A Higher Quality Diet
Part of the trouble with LLMs is that there’s just not enough high-quality information to feed them. The algorithms are insatiable, requiring vast swaths of data for training. GPT-3.5, for instance, was trained on 570 GB of data from the internet, more than 300 billion words. And to train GPT-4o, OpenAI reportedly transcribed more than 1 million hours of YouTube content.
However, the strategies that built these general LLMs don’t always translate well to healthcare. The internet is full of low-quality or misleading health information from wellness sites and supplement advertisements. And even data that are trustworthy, like the millions of clinical studies and the US Food and Drug Administration (FDA) statements, can be outdated, Salloum said. And “an LLM in training can’t distinguish good from bad,” he added.
The good news is that clinicians don’t rely on controversial information in the real world. Medical knowledge is standardized. “Healthcare is a domain rich with explicit knowledge,” Salloum said. So there’s potential to build a more reliable LLM that is guided by robust medical standards and guidelines.
It’s possible that healthcare could use small language models, which are LLM’s pocket-sized cousins, and perform tasks needing only bite-sized datasets requiring fewer resources and easier fine-tuning, according to Microsoft’s website. Shah said training these smaller models on real medical data might be an option, like an LLM meant to respond to patient messages that could be trained with real messages sent by physicians.
Several groups are already working on databases of standardized human medical knowledge or real physician responses. “Perhaps that will work better than using LLMs trained on the general internet. Those studies need to be done,” Shah said.
Jon Tamir, assistant professor of electrical and computer engineering and co-lead of the AI Health Lab at The University of Texas at Austin, said, “The community has recognized that we are entering a new era of AI where the dataset itself is the most important aspect. We need training sets that are highly curated and highly specialized.
“If the dataset is highly specialized, it will definitely help reduce hallucinations,” he said.
Cutting Overconfidence
A major problem with LLM mistakes is that they are often hard to detect. Hallucinations can be highly convincing even if they’re highly inaccurate, according to Tamir.
When Shah, for instance, was recently testing an LLM on de-identified patient data, he asked the LLM which blood test the patient last had. The model responded with “complete blood count [CBC].” But when he asked for the results, the model gave him white blood count and other values. “Turns out that record did not have a CBC done at all! The result was entirely made up,” he said.

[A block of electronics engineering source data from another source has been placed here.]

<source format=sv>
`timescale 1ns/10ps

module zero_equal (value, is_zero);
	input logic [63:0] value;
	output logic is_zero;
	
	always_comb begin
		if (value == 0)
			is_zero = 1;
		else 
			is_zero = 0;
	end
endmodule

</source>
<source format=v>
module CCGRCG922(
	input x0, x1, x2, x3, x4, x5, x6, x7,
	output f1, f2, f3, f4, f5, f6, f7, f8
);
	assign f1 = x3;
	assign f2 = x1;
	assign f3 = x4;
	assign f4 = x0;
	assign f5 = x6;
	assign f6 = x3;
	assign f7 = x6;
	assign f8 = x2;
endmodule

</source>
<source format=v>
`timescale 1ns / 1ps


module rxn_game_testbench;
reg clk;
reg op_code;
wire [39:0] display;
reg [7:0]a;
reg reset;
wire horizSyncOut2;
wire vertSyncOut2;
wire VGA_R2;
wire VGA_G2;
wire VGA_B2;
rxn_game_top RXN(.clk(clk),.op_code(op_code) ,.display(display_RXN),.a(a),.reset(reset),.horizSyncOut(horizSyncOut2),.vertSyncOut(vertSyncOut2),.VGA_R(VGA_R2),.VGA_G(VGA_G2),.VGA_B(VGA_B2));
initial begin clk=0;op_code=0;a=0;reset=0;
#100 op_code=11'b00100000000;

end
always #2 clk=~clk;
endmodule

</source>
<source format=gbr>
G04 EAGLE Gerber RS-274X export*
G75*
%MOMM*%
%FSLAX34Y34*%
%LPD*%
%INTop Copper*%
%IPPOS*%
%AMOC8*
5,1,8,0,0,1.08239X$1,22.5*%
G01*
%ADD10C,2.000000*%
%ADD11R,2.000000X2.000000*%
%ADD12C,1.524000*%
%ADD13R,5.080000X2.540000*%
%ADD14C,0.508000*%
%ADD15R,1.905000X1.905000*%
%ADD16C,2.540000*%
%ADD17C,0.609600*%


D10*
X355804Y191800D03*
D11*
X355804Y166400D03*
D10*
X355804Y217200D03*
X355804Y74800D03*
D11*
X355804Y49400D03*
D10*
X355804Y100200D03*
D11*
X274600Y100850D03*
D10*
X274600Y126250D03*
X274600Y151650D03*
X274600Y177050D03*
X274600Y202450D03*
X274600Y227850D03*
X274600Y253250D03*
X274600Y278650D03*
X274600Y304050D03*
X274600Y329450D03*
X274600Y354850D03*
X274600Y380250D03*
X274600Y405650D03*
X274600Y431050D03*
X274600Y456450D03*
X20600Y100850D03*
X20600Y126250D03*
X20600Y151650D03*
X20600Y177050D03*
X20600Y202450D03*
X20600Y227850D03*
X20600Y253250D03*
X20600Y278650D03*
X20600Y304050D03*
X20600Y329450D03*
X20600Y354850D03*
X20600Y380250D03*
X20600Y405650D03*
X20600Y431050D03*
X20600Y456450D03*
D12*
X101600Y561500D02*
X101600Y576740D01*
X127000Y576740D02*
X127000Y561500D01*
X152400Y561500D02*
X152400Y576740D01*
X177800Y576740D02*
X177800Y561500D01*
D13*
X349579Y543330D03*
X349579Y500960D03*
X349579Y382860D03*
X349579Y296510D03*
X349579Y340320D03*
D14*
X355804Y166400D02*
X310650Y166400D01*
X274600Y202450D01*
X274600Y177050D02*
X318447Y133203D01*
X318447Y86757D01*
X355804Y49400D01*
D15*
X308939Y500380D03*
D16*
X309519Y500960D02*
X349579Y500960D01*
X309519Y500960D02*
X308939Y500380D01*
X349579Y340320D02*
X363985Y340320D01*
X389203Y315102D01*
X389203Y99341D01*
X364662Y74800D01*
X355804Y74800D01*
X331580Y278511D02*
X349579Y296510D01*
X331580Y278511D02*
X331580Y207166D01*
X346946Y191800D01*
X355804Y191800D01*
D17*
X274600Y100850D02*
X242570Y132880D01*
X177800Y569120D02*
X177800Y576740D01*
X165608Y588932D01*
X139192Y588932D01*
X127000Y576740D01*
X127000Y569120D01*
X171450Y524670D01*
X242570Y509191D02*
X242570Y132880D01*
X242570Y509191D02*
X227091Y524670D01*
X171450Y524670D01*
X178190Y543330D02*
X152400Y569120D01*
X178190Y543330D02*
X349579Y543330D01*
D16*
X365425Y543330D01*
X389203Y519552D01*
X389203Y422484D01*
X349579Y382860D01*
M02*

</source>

Making healthcare LLMs safer and more reliable will mean training AI to acknowledge potential mistakes and uncertainty. Existing LLMs are trained to project confidence and produce a lot of answers, even when there isn’t one, Salloum said. They rarely respond with “I don’t know” even when their prediction has low confidence, he added.

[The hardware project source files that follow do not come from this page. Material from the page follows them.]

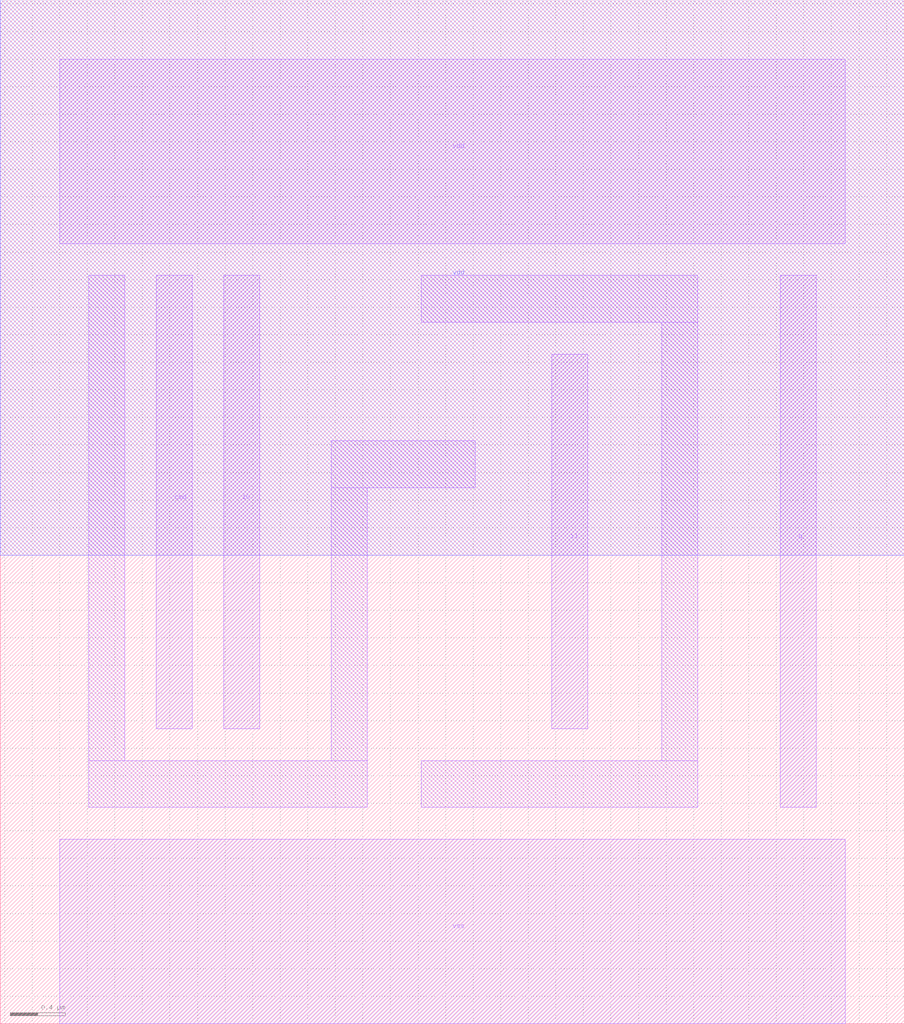
<source format=lef>
VERSION 5.7 ;
  NOWIREEXTENSIONATPIN ON ;
  DIVIDERCHAR "/" ;
  BUSBITCHARS "[]" ;
MACRO mux2_x1
  CLASS BLOCK ;
  FOREIGN mux2_x1 ;
  ORIGIN 0.430 0.000 ;
  SIZE 6.560 BY 7.430 ;
  PIN vdd
    ANTENNADIFFAREA 3.295400 ;
    PORT
      LAYER Nwell ;
        RECT -0.430 3.400 6.130 7.430 ;
      LAYER Metal1 ;
        RECT 0.000 5.660 5.700 7.000 ;
    END
  END vdd
  PIN vss
    ANTENNADIFFAREA 3.207400 ;
    PORT
      LAYER Metal1 ;
        RECT 0.000 0.000 5.700 1.340 ;
    END
  END vss
  PIN cmd
    ANTENNAGATEAREA 0.985600 ;
    PORT
      LAYER Metal1 ;
        RECT 0.700 2.140 0.960 5.430 ;
    END
  END cmd
  PIN i0
    ANTENNAGATEAREA 0.492800 ;
    PORT
      LAYER Metal1 ;
        RECT 1.190 2.140 1.450 5.430 ;
    END
  END i0
  PIN i1
    ANTENNAGATEAREA 0.492800 ;
    PORT
      LAYER Metal1 ;
        RECT 3.570 2.140 3.830 4.860 ;
    END
  END i1
  PIN q
    ANTENNADIFFAREA 1.157200 ;
    PORT
      LAYER Metal1 ;
        RECT 5.230 1.570 5.490 5.430 ;
    END
  END q
  OBS
      LAYER Metal1 ;
        RECT 0.210 1.910 0.470 5.430 ;
        RECT 2.625 5.090 4.630 5.430 ;
        RECT 1.970 3.890 3.015 4.230 ;
        RECT 1.970 1.910 2.230 3.890 ;
        RECT 4.370 1.910 4.630 5.090 ;
        RECT 0.210 1.570 2.230 1.910 ;
        RECT 2.625 1.570 4.630 1.910 ;
  END
END mux2_x1
END LIBRARY


</source>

Healthcare stands to benefit from a system that highlights uncertainty and potential errors. For instance, if a patient’s history shows they have smoked, stopped smoking, vaped, and started smoking again. The LLM might call them a smoker but flag the comment as uncertain because the chronology is complicated, Salloum said.
Tamir added that this strategy could improve LLM and doctor collaboration by honing in on where human expertise is needed most.